Eddy-Valère Djonang Ngandjeu, un agriculteur camerounais arrivé en France en 2023 et à l’origine du projet, souligne l’importance de cette activité : « Cultiver éloigne de beaucoup de mauvaises choses, plutôt que de rester dans l’attente ou l’ennui ». Ce projet bénéficie du soutien du collectif Campagnes ouvertes et solidaires, qui a été créé en Ille-et-Vilaine pendant les législatives de 2024 pour lutter contre le racisme. Gregory Berte, un éleveur local, a mis à disposition une parcelle de terrain et aide à la labours, tandis que des maraîchers fournissent des plants. Une cagnotte a également été ouverte pour l’achat de matériel.
L’idée d’intégrer les exilés via l’agriculture n’est pas nouvelle. Selon la géographe Camille Hochedez, l’agriculture a historiquement servi d’ancrage pour les travailleurs étrangers, une tendance qui perdure. Des structures comme Terre 2 Cultures, fondée en 2019, et A4, créée en 2022, ont vu le jour pour répondre à ce besoin. Terre 2 Cultures offre un emploi en CDD ou CDI, un hébergement et un accompagnement socio-éducatif à environ 140 réfugiés, avec un budget de 415 000 euros en 2025, principalement financé par des fonds publics.
A4 vise à créer un réseau d’accueil et de formation dans l’agriculture et l’artisanat. Actuellement, l’association expérimente des cultures moins exigeantes en eau, comme le mil et le sorgho, et prévoit de racheter une ferme à Marcoussis pour asr son autonomie financière. En parallèle, des initiatives comme celle de Cédric Herrou, qui a cédé sa ferme pour créer une communauté Emmaüs agricole, montrent l’engagement envers l’accueil des exilés.
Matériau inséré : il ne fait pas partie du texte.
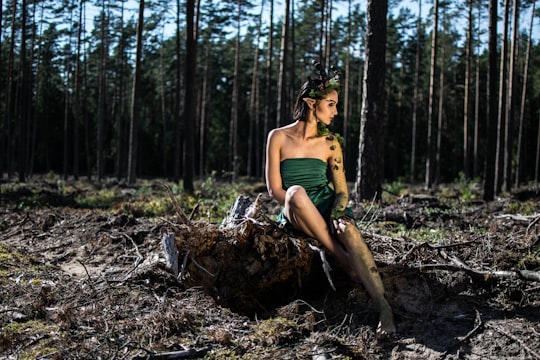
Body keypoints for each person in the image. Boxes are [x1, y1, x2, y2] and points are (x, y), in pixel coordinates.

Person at [265, 60, 396, 338]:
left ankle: (384, 307)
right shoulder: (277, 137)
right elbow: (275, 190)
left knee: (348, 228)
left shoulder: (331, 143)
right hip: (294, 207)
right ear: (312, 103)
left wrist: (339, 212)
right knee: (295, 192)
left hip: (326, 205)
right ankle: (342, 259)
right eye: (331, 104)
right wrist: (295, 204)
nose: (336, 111)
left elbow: (341, 191)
Cependant, l’intégration via l’agriculture présente des défis. La précarité administrative, les traumatismes subis, ainsi que des obstacles pratiques comme le manque de transports et de logement, compliquent le processus. Des freins culturels persistent également, car l’agriculture n’est pas toujours valorisée dans les pays d’origine des exilés. Malgré ces difficultés, des initiatives continuent d’émerger, cherchant à offrir une alternative viable et émancipatrice.
En conclusion, si l’agriculture peut être un espace d’intégration pour certains, elle demeure un terrain d’exploitation pour d’autres, soulignant la nécessité d’une vigilance accrue face aux abus dans ce secteur.